[WORK REQUEST]
Copy each of the following lines word for word, keeping every number and symbol as it appears.

Dataset records:

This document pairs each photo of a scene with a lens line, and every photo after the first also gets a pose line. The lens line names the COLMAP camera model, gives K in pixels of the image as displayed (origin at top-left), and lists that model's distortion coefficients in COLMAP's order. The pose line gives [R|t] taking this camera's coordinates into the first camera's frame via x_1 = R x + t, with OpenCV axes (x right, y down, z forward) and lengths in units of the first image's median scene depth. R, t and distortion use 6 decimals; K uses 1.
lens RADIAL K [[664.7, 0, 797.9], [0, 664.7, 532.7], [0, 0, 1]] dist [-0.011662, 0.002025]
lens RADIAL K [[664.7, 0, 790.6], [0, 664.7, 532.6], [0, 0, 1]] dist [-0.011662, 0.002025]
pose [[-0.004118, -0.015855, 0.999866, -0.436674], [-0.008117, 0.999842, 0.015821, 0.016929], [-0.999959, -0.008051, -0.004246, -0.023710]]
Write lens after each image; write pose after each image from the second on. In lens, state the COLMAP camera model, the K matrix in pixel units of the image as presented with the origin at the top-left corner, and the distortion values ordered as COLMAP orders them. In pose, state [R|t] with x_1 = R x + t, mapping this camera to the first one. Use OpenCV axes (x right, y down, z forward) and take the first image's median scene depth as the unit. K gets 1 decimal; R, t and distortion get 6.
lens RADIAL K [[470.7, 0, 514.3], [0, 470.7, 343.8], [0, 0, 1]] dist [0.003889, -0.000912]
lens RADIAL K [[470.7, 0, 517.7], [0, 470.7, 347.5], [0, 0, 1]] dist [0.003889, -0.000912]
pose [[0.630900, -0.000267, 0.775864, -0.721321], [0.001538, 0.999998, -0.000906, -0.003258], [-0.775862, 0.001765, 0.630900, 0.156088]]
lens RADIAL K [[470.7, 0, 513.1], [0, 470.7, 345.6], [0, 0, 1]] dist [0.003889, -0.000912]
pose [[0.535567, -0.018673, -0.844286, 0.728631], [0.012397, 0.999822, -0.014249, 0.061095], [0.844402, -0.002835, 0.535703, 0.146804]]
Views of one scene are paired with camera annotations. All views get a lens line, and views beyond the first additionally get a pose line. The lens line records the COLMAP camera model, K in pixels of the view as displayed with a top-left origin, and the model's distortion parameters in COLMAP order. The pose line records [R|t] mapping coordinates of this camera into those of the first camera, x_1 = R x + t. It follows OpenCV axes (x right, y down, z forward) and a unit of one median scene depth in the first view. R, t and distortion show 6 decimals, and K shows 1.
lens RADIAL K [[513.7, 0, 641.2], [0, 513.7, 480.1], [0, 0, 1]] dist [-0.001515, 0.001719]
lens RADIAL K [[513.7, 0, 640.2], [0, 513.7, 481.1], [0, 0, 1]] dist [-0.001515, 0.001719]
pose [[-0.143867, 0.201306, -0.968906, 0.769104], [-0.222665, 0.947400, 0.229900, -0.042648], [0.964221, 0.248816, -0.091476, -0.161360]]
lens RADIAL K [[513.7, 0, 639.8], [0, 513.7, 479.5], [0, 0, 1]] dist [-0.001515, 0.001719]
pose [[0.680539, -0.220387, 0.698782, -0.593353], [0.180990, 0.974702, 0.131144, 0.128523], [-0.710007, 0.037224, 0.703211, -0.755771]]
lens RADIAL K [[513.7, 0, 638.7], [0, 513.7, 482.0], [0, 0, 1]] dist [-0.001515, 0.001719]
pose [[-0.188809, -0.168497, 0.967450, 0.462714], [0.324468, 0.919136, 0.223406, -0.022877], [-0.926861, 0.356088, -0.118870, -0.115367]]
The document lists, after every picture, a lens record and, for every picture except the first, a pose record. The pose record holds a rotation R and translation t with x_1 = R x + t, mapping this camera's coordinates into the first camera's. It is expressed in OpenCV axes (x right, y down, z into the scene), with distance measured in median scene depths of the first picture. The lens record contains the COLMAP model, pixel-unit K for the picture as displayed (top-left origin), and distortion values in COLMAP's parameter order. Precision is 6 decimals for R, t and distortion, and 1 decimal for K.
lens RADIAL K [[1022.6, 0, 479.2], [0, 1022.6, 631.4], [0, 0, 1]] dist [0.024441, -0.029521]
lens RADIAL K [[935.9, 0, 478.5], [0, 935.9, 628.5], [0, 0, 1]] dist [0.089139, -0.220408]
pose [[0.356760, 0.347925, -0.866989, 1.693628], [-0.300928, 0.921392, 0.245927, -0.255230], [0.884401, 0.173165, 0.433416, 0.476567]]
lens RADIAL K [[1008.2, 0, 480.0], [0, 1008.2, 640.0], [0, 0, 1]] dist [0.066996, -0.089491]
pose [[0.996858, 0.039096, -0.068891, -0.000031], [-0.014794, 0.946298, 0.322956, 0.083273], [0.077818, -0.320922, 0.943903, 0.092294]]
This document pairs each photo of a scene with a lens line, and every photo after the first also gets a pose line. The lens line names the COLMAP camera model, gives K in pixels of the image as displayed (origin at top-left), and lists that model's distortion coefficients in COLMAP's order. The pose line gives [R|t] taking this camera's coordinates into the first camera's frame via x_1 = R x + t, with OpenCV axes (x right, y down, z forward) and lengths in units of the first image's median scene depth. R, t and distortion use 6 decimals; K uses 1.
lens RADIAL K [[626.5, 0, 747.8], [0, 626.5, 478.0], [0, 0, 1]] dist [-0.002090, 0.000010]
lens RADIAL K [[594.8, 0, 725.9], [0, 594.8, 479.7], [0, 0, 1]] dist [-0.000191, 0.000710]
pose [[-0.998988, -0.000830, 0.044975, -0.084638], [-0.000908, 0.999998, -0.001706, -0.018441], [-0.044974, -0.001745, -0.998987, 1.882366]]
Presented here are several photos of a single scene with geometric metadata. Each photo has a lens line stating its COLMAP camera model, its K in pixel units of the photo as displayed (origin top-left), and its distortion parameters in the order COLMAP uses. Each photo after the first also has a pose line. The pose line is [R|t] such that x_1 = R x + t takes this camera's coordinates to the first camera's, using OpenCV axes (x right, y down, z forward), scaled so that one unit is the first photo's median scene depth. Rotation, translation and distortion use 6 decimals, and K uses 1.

[SOLUTION TO THE PROBLEM]
This document pairs each photo of a scene with a lens line, and every photo after the first also gets a pose line. The lens line names the COLMAP camera model, gives K in pixels of the image as displayed (origin at top-left), and lists that model's distortion coefficients in COLMAP's order. The pose line gives [R|t] taking this camera's coordinates into the first camera's frame via x_1 = R x + t, with OpenCV axes (x right, y down, z forward) and lengths in units of the first image's median scene depth. R, t and distortion use 6 decimals; K uses 1.
lens RADIAL K [[664.7, 0, 797.9], [0, 664.7, 532.7], [0, 0, 1]] dist [-0.011662, 0.002025]
lens RADIAL K [[664.7, 0, 790.6], [0, 664.7, 532.6], [0, 0, 1]] dist [-0.011662, 0.002025]
pose [[-0.004118, -0.015855, 0.999866, -0.436674], [-0.008117, 0.999842, 0.015821, 0.016929], [-0.999959, -0.008051, -0.004246, -0.023710]]
Write lens after each image; write pose after each image from the second on. In lens, state the COLMAP camera model, the K matrix in pixel units of the image as presented with the origin at the top-left corner, and the distortion values ordered as COLMAP orders them. In pose, state [R|t] with x_1 = R x + t, mapping this camera to the first one. Use OpenCV axes (x right, y down, z forward) and take the first image's median scene depth as the unit. K gets 1 decimal; R, t and distortion get 6.
lens RADIAL K [[470.7, 0, 514.3], [0, 470.7, 343.8], [0, 0, 1]] dist [0.003889, -0.000912]
lens RADIAL K [[470.7, 0, 517.7], [0, 470.7, 347.5], [0, 0, 1]] dist [0.003889, -0.000912]
pose [[0.630900, -0.000267, 0.775864, -0.721321], [0.001538, 0.999998, -0.000906, -0.003258], [-0.775862, 0.001765, 0.630900, 0.156088]]
lens RADIAL K [[470.7, 0, 513.1], [0, 470.7, 345.6], [0, 0, 1]] dist [0.003889, -0.000912]
pose [[0.535567, -0.018673, -0.844286, 0.728631], [0.012397, 0.999822, -0.014249, 0.061095], [0.844402, -0.002835, 0.535703, 0.146804]]
Views of one scene are paired with camera annotations. All views get a lens line, and views beyond the first additionally get a pose line. The lens line records the COLMAP camera model, K in pixels of the view as displayed with a top-left origin, and the model's distortion parameters in COLMAP order. The pose line records [R|t] mapping coordinates of this camera into those of the first camera, x_1 = R x + t. It follows OpenCV axes (x right, y down, z forward) and a unit of one median scene depth in the first view. R, t and distortion show 6 decimals, and K shows 1.
lens RADIAL K [[513.7, 0, 641.2], [0, 513.7, 480.1], [0, 0, 1]] dist [-0.001515, 0.001719]
lens RADIAL K [[513.7, 0, 640.2], [0, 513.7, 481.1], [0, 0, 1]] dist [-0.001515, 0.001719]
pose [[-0.143867, 0.201306, -0.968906, 0.769104], [-0.222665, 0.947400, 0.229900, -0.042648], [0.964221, 0.248816, -0.091476, -0.161360]]
lens RADIAL K [[513.7, 0, 639.8], [0, 513.7, 479.5], [0, 0, 1]] dist [-0.001515, 0.001719]
pose [[0.680539, -0.220387, 0.698782, -0.593353], [0.180990, 0.974702, 0.131144, 0.128523], [-0.710007, 0.037224, 0.703211, -0.755771]]
lens RADIAL K [[513.7, 0, 638.7], [0, 513.7, 482.0], [0, 0, 1]] dist [-0.001515, 0.001719]
pose [[-0.188809, -0.168497, 0.967450, 0.462714], [0.324468, 0.919136, 0.223406, -0.022877], [-0.926861, 0.356088, -0.118870, -0.115367]]
The document lists, after every picture, a lens record and, for every picture except the first, a pose record. The pose record holds a rotation R and translation t with x_1 = R x + t, mapping this camera's coordinates into the first camera's. It is expressed in OpenCV axes (x right, y down, z into the scene), with distance measured in median scene depths of the first picture. The lens record contains the COLMAP model, pixel-unit K for the picture as displayed (top-left origin), and distortion values in COLMAP's parameter order. Precision is 6 decimals for R, t and distortion, and 1 decimal for K.
lens RADIAL K [[1022.6, 0, 479.2], [0, 1022.6, 631.4], [0, 0, 1]] dist [0.024441, -0.029521]
lens RADIAL K [[935.9, 0, 478.5], [0, 935.9, 628.5], [0, 0, 1]] dist [0.089139, -0.220408]
pose [[0.356760, 0.347925, -0.866989, 1.693628], [-0.300928, 0.921392, 0.245927, -0.255230], [0.884401, 0.173165, 0.433416, 0.476567]]
lens RADIAL K [[1008.2, 0, 480.0], [0, 1008.2, 640.0], [0, 0, 1]] dist [0.066996, -0.089491]
pose [[0.996858, 0.039096, -0.068891, -0.000031], [-0.014794, 0.946298, 0.322956, 0.083273], [0.077818, -0.320922, 0.943903, 0.092294]]
This document pairs each photo of a scene with a lens line, and every photo after the first also gets a pose line. The lens line names the COLMAP camera model, gives K in pixels of the image as displayed (origin at top-left), and lists that model's distortion coefficients in COLMAP's order. The pose line gives [R|t] taking this camera's coordinates into the first camera's frame via x_1 = R x + t, with OpenCV axes (x right, y down, z forward) and lengths in units of the first image's median scene depth. R, t and distortion use 6 decimals; K uses 1.
lens RADIAL K [[626.5, 0, 747.8], [0, 626.5, 478.0], [0, 0, 1]] dist [-0.002090, 0.000010]
lens RADIAL K [[594.8, 0, 725.9], [0, 594.8, 479.7], [0, 0, 1]] dist [-0.000191, 0.000710]
pose [[-0.998988, -0.000830, 0.044975, -0.084638], [-0.000908, 0.999998, -0.001706, -0.018441], [-0.044974, -0.001745, -0.998987, 1.882366]]
Presented here are several photos of a single scene with geometric metadata. Each photo has a lens line stating its COLMAP camera model, its K in pixel units of the photo as displayed (origin top-left), and its distortion parameters in the order COLMAP uses. Each photo after the first also has a pose line. The pose line is [R|t] such that x_1 = R x + t takes this camera's coordinates to the first camera's, using OpenCV axes (x right, y down, z forward), scaled so that one unit is the first photo's median scene depth. Rotation, translation and distortion use 6 decimals, and K uses 1.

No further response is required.